Doctors at Bangabandhu Sheikh Mujib Medical University said that the pressure for coronavirus test was increasing there everyday as people kept thronging the facility for test.
Many people visit hospitals for test as they fail to reach the dedicated COVID-19 hotlines despite repeated attempts, a doctor said.
The BSMMU virology department has so far tested 5,590 people and 1,562 of them have tested positive for COVID-19, virology department chief Saif Ullah Munshi said.
He disclosed that they used to take 300 samples daily and performed the test on them.

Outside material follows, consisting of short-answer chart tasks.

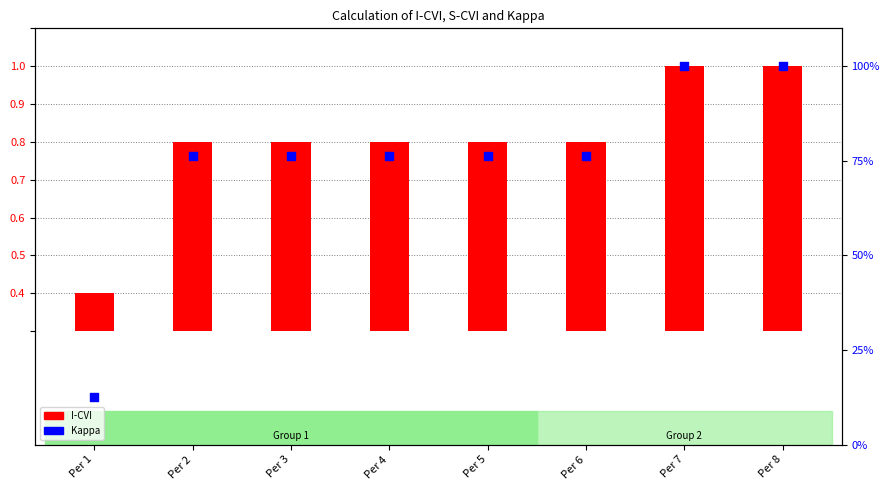

What are all the series names shown in the legend?

I-CVI, Kappa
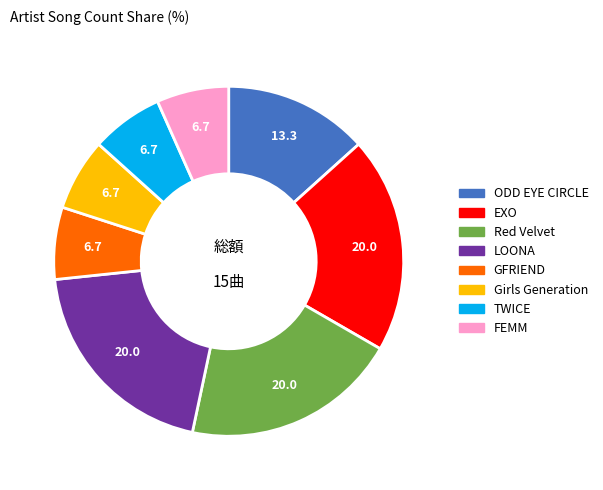

True or false: GFRIEND accounts for 7% of the total.

True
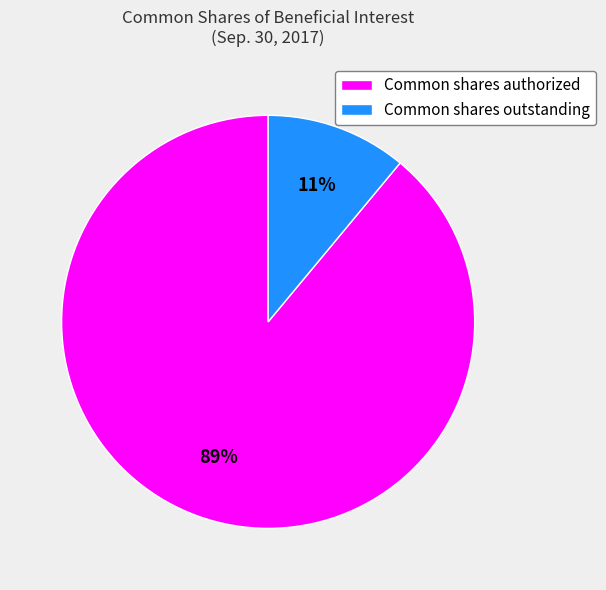

To the nearest percent, what portion does Common shares authorized represent?

89%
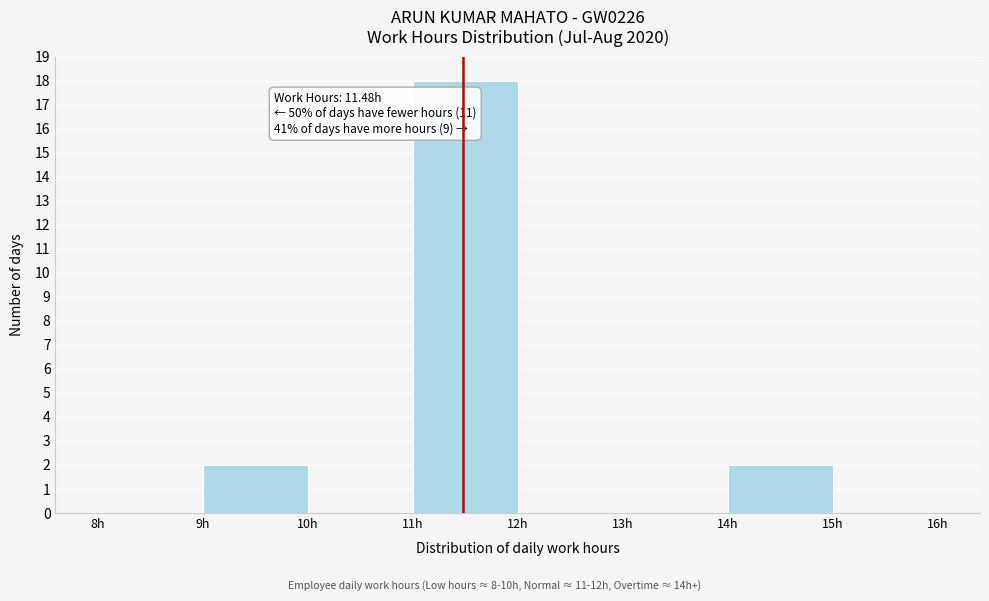

Which range on the x-axis has the tallest bar?

11 to 12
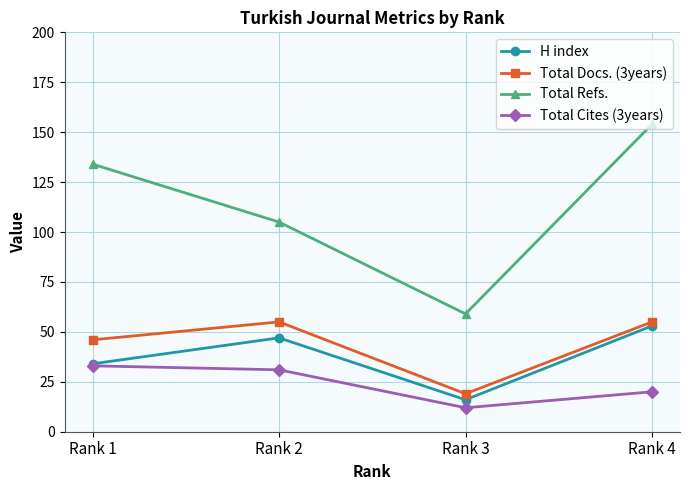

The value of Total Docs. (3years) at Rank 2 is 95. True or false?

False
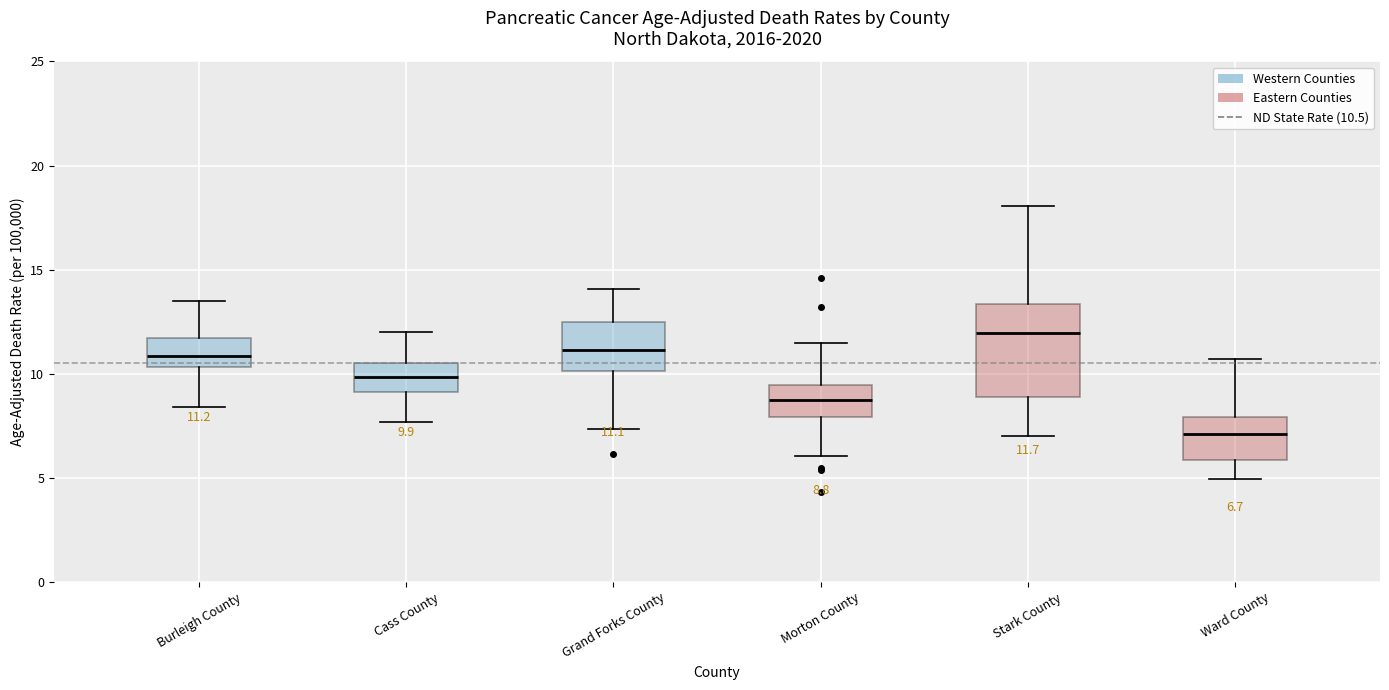

Which box's median line is the highest?

Stark County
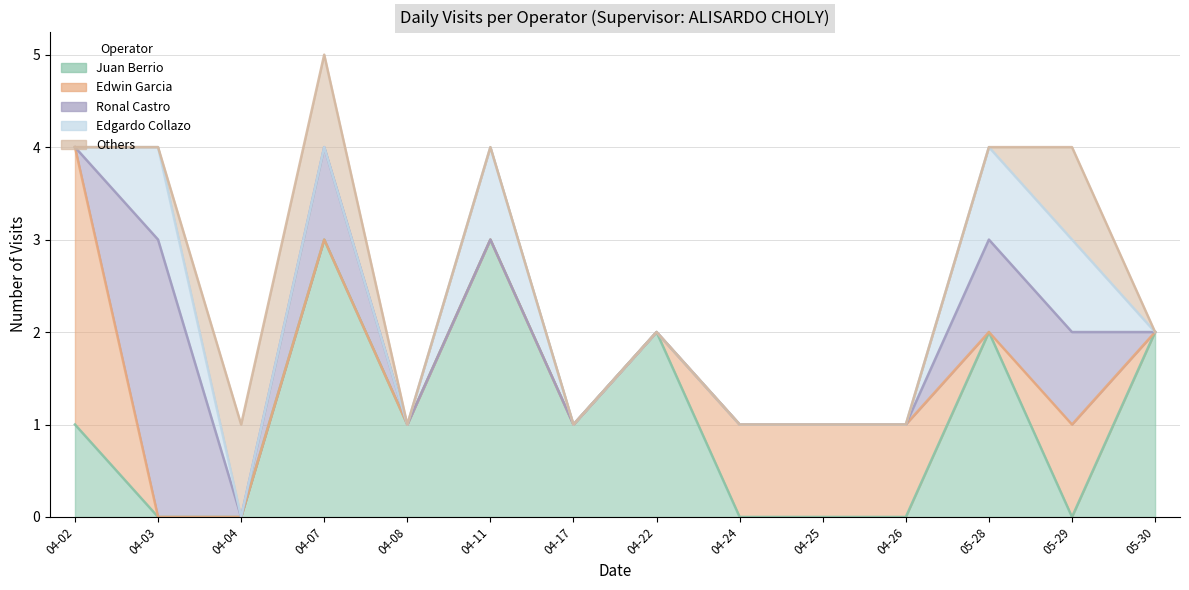

What is the label of the 11th point from the left?

2025-04-26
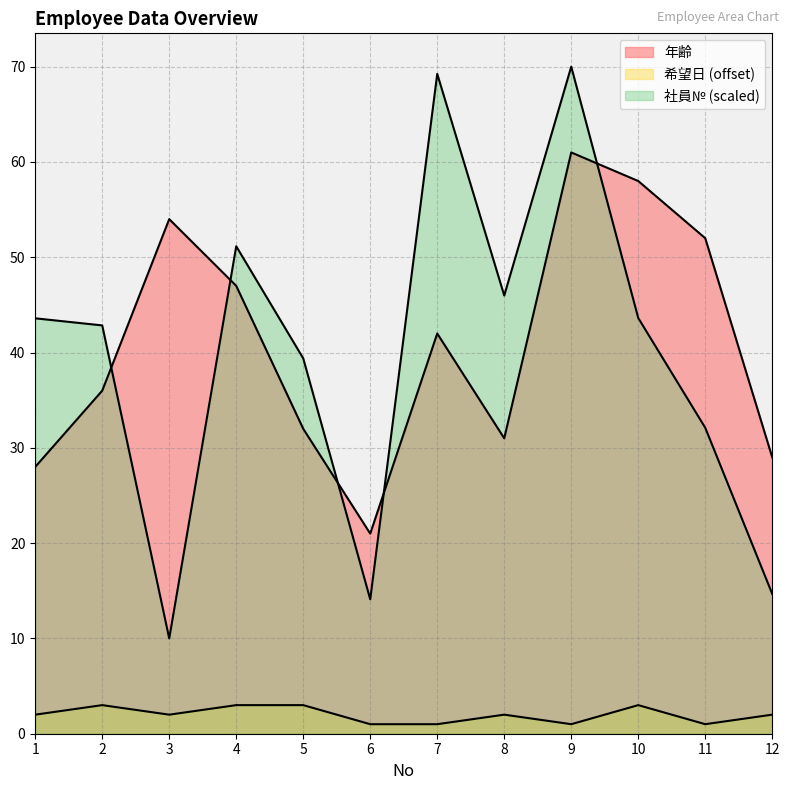

Where do 年齢 and 社員№ first cross each other?

2 and 3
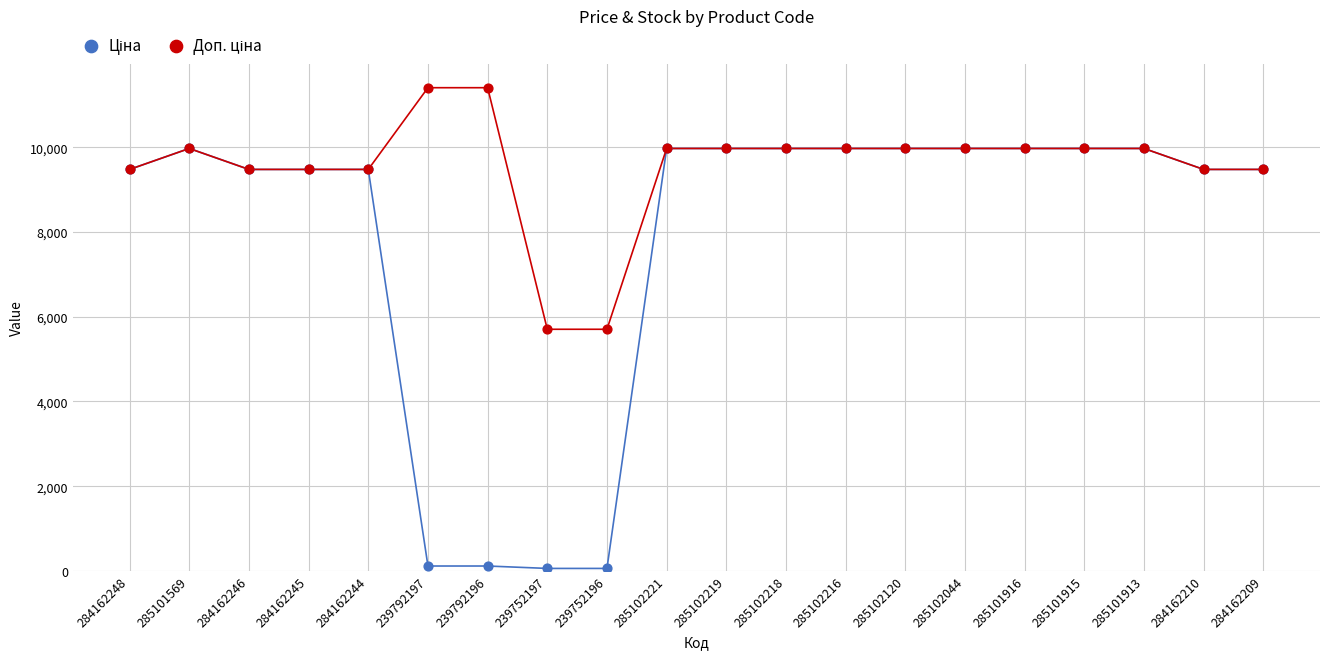

Which series reaches the minimum Y coordinate?

Ціна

But the hospital is currently experiencing a surge in the number of test-seekers as hundreds of people are thronging it.
Several hundred people wait in queues for hours and many of them have to leave without test done, doctors there said.
On Sunday, an elderly man died in front of the BSMMU hours after he waited in a queue for the COVID-19 test.
Professor Saif Ullah said that they were unable to expand their testing capacity due to manpower crisis.
‘We had trained 13 people for carrying out tests but six of them were sent to other hospitals. Now we have to work with half the original manpower,’ he said.
Mugda General Hospital, which also treats COVID-19 patients, has recently been facing a huge rush for COVID-19 test.
The hospital has the capacity to test around 200 cases daily, but more than a thousand people throng the hospital for test regularly, said Manilal Aich Litu, coordinator of the Mugda Hospital COVID-19 treatment committee.
Many people, he said, have to go back without a test carried out as the doctors there cannot cope with the rush of test-seekers due to manpower and PCR machine crises.
Asked, Nasima Sultana, additional director general of the Directorate General of Health Services, said that the IEDCR stopped collecting samples from home but DGHS teams were still collecting.
She also said that they were setting up booths in the capital and other areas so that people could go there for COVID-19 test.
She, however, admitted that gatherings and queues at hospitals and booths increased the risk of new infections.